* [What you will do]:
Please state, from the restaurant cookbook review, which kind of measurements most of the books it covers use for their ingredients.

*** Opening Excerpt to read ***

Actually, they've been around for many years, but never in such
proliferation. They are automatic sellers, since the book can be
flogged at the restaurant and since the chef ends up being a celebrity
somewhere, doing guest cooking or catering or even turning up on the
Food Network. Most of these books will certainly appeal to fans of the
chef and/or the restaurant. Many of the recipes in these books actually
come off the menus of the restaurants involved. Occasionally, there
will be, in these books, special notes or preps, or recipes for items
no longer on the menu. Stories or anecdotes will be related to the
history of a dish. But because most of these books are American, they
use only US volume measurements for the ingredients; sometimes there is
a table of metric equivalents, but more often there is not. I'll try to
point this out. The usual schtick is "favourite recipes made easy for
everyday cooks". There is also PR copy on "demystifying ethnic
ingredients". PR bumpf also includes much use of the magic phrase
"mouth-watering recipes" as if that is what it takes to sell such a
book. I keep hearing from readers, users, and other food writers that
some restaurant recipes (not necessarily from these books) don't seem
to work, but how could that be? They all claim to be kitchen tested for
the home, and many books identify the food researcher by name. Most
books are loaded with tips, techniques, and advice, as well as
gregarious stories about life in the restaurant world. Photos abound,
usually of the chef bounding about. But of course there are a lot of
food shots, verging on gastroporn. The endorsements are from other
celebrities in a magnificent case of logrolling. If resources are
cited, they are usually American mail order firms, with websites. Some
companies, though, will ship around the world, so don't ignore them
altogether. Here's a rundown on the latest crop of such books -
15. DISH ENTERTAINS; everyday simple to special occasions 
(HarperCollins, 2007, 247 pages, ISBN 978-0-00-200772-6, $44.95 hard 
covers) is by Trish Magwood, owner of dish cooking school and Food 
Network chef. It comes with an endorsement by Linda Haynes, cofounder 
of ACE Bakery.

*** Closing Excerpt to read ***
*** Opening Dataset ***

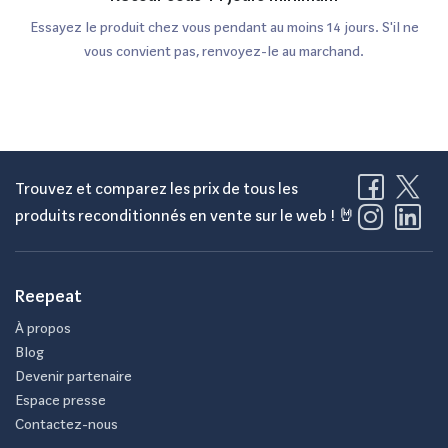
Essayez le produit chez vous pendant au moins 14 jours. S'il ne
vous convient pas, renvoyez-le au marchand.
Trouvez et comparez les prix de tous les
produits reconditionnés en vente sur le web ! 🤘
Reepeat
À propos
Blog
Devenir partenaire
Espace presse
Contactez-nous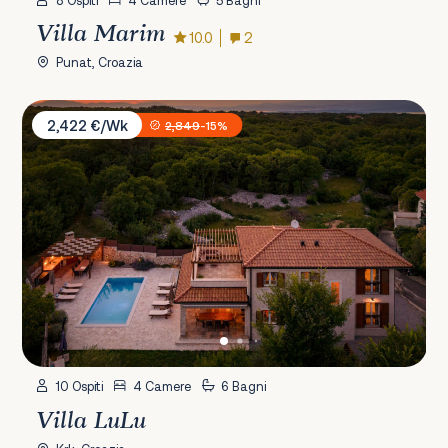
8 Ospiti
4 Camere
5 Bagni
Villa Marim
10.0
2
Punat, Croazia
Villa LuLu
2,422 €/Wk
2,849
-15%
10 Ospiti
4 Camere
6 Bagni
Villa LuLu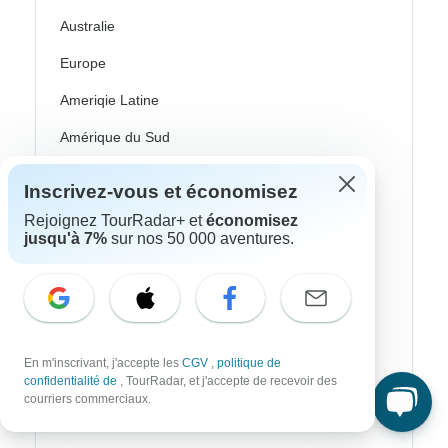
Australie
Europe
Ameriqie Latine
Amérique du Sud
Égypte
Inscrivez-vous et économisez
Maroc
Rejoignez TourRadar+ et
économisez
jusqu'à 7%
sur nos 50 000 aventures.
Afrique Du Sud
Bali
Chine
Inde
En m'inscrivant, j'accepte les
CGV
,
politique de
confidentialité de
, TourRadar, et j'accepte de recevoir des
Japon
courriers commerciaux.
Nouvelle-Zélande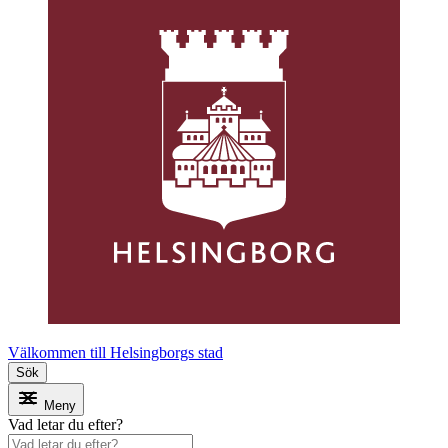
Välkommen till Helsingborgs stad
Sök
Meny
Vad letar du efter?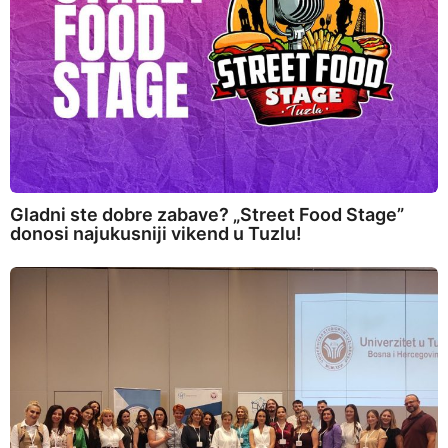
Gladni ste dobre zabave? „Street Food Stage”
donosi najukusniji vikend u Tuzlu!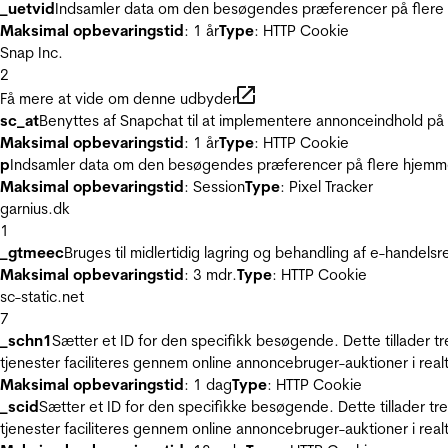
_uetvid
Indsamler data om den besøgendes præferencer på flere h
Maksimal opbevaringstid
: 1 år
Type
: HTTP Cookie
Snap Inc.
2
Få mere at vide om denne udbyder
sc_at
Benyttes af Snapchat til at implementere annonceindhold på
Maksimal opbevaringstid
: 1 år
Type
: HTTP Cookie
p
Indsamler data om den besøgendes præferencer på flere hjemmesi
Maksimal opbevaringstid
: Session
Type
: Pixel Tracker
garnius.dk
1
_gtmeec
Bruges til midlertidig lagring og behandling af e-handels
Maksimal opbevaringstid
: 3 mdr.
Type
: HTTP Cookie
sc-static.net
7
_schn1
Sætter et ID for den specifikk besøgende. Dette tillader 
tjenester faciliteres gennem online annoncebruger-auktioner i realt
Maksimal opbevaringstid
: 1 dag
Type
: HTTP Cookie
_scid
Sætter et ID for den specifikke besøgende. Dette tillader t
tjenester faciliteres gennem online annoncebruger-auktioner i realt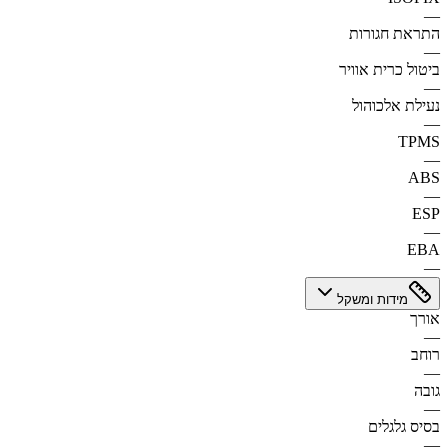
—
התראת חגורות
—
ביטול כרית אוויר
—
נעילת אלכוהול
—
TPMS
—
ABS
—
ESP
—
EBA
—
מידות ומשקל
אורך
—
רוחב
—
גובה
—
בסיס גלגלים
—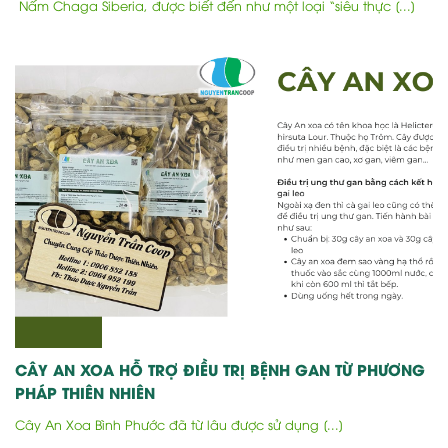
Nấm Chaga Siberia, được biết đến như một loại “siêu thực [...]
CÂY AN XOA HỖ TRỢ ĐIỀU TRỊ BỆNH GAN TỪ PHƯƠNG
PHÁP THIÊN NHIÊN
Cây An Xoa Bình Phước đã từ lâu được sử dụng [...]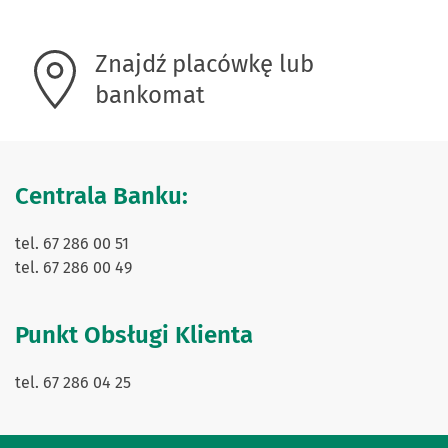
Znajdź placówkę lub
bankomat
Centrala Banku:
tel. 67 286 00 51
tel. 67 286 00 49
Punkt Obsługi Klienta
tel. 67 286 04 25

*** Closing Dataset ***

* [Result below]:
Only US volume measurements, because most of the books are American.